Cameron shares a long-standing business relationship with Petrobras and the recent contract win is a part of it. Per the deal, Cameron will supply 47 subsea trees and related tools. Cameron expects the deliveries of the subsea equipment to commence in 2014. The value of the award is estimated at roughly $600 million.  

Earlier in Feb 2013, Cameron signed a deal with an affiliate of U.S. energy behemoth ExxonMobil Corporation (XOM - Analyst Report) to supply two water injection trees, five subsea production trees, three manifolds, production and topside controls and related tools.
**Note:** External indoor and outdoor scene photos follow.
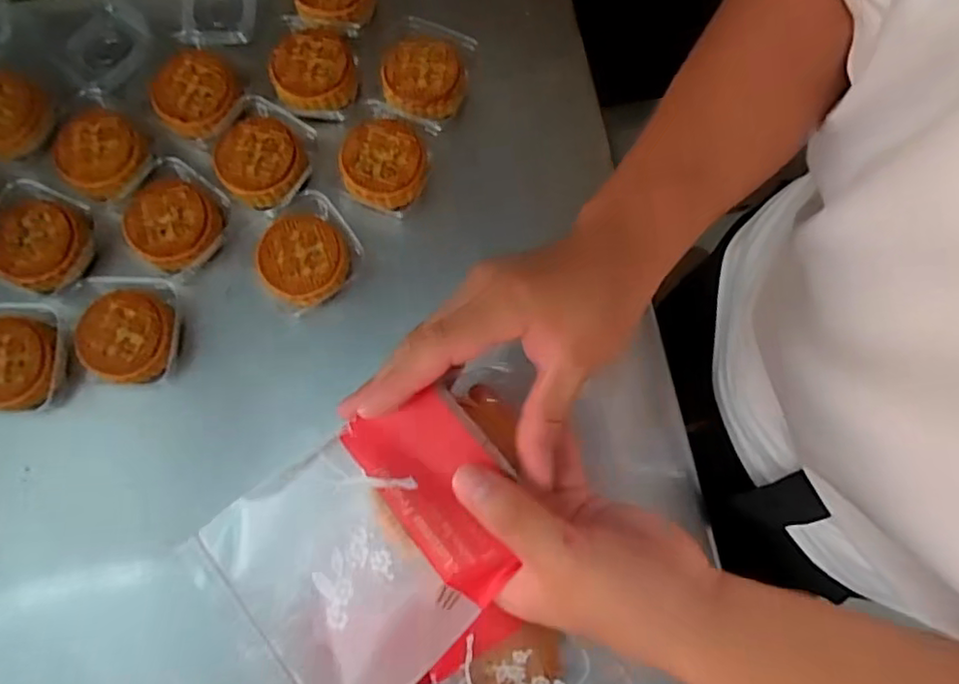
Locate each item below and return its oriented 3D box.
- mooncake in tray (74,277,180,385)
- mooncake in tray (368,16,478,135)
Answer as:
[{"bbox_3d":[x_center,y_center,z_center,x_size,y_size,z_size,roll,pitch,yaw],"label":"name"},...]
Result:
[{"bbox_3d":[-0.262,-0.008,0.453,0.067,0.033,0.075,1,77,-1],"label":"mooncake in tray"},{"bbox_3d":[-0.047,-0.219,0.504,0.076,0.037,0.087,16,77,3],"label":"mooncake in tray"}]

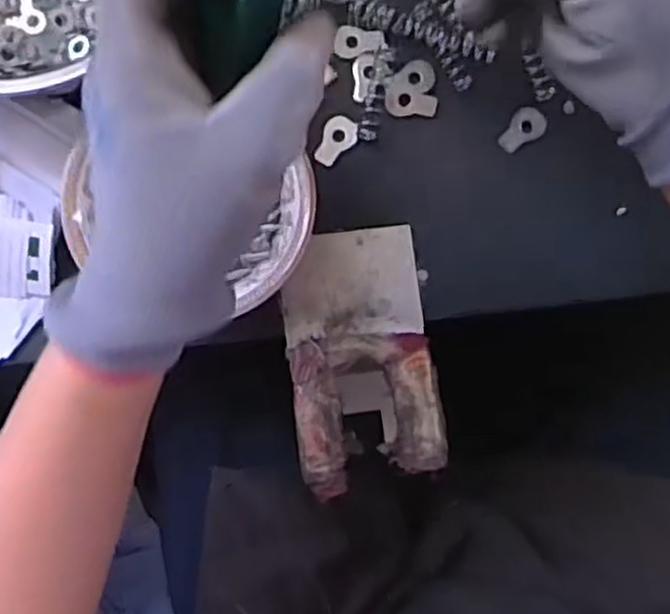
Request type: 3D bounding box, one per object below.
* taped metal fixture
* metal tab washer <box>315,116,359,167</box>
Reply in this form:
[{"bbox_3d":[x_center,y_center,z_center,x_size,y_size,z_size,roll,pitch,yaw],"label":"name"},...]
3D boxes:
[{"bbox_3d":[0.013,0.024,0.401,0.073,0.030,0.131,-8,86,-2],"label":"taped metal fixture"},{"bbox_3d":[0.000,-0.092,0.424,0.018,0.004,0.030,35,86,1],"label":"metal tab washer"}]

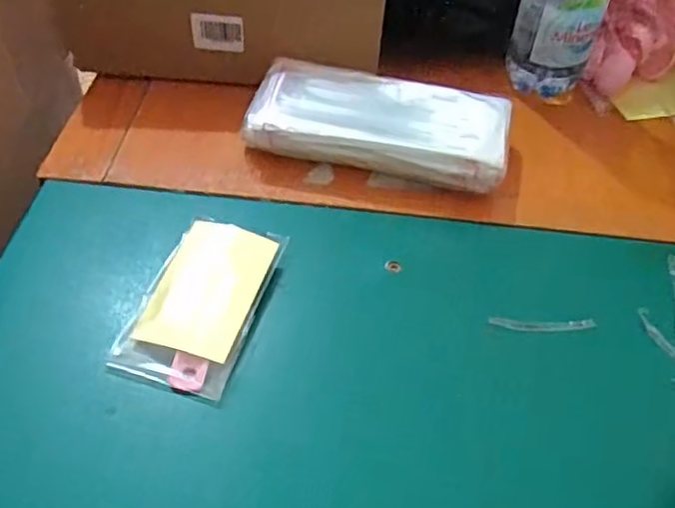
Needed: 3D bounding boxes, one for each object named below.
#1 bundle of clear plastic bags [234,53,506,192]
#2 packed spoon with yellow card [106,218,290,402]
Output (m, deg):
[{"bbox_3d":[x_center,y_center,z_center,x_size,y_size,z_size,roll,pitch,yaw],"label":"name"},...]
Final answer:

Houston, Texas-based Cameron is a leading manufacturer of pressure control equipment used in onshore, offshore, and subsea applications for oil and gas drilling, production, and transmission. The company operates through three segments: Drilling & Production Systems, Valves & Measurement, and Process & Compression Systems.

Cameron’s strong backlog provides ample visibility for earnings growth and cash flow prospects going forward. Its existing backlog of nearly $7.6 billion provides plenty of cushion amid the current uncertain environment.

On the flip side, Cameron conducts operations in many international markets and is therefore exposed to risks associated with doing business abroad. Such risks include embargoes and/or expropriation of assets, exchange rate risks, terrorism and political/civil sentiment, etc.

Cameron currently carries a Zacks Rank #3 (Hold), implying that it is expected to perform in line with the broader U.S. equity market over the next one to three months.

Meanwhile, one can look at energy explorer like Range Resources Corporation (RRC - Analyst Report) as attractive investment. The firm – sporting a Zacks Rank #1 (Strong Buy) – implies that it is expected to outperform the U.S. equity market over the next one to three months.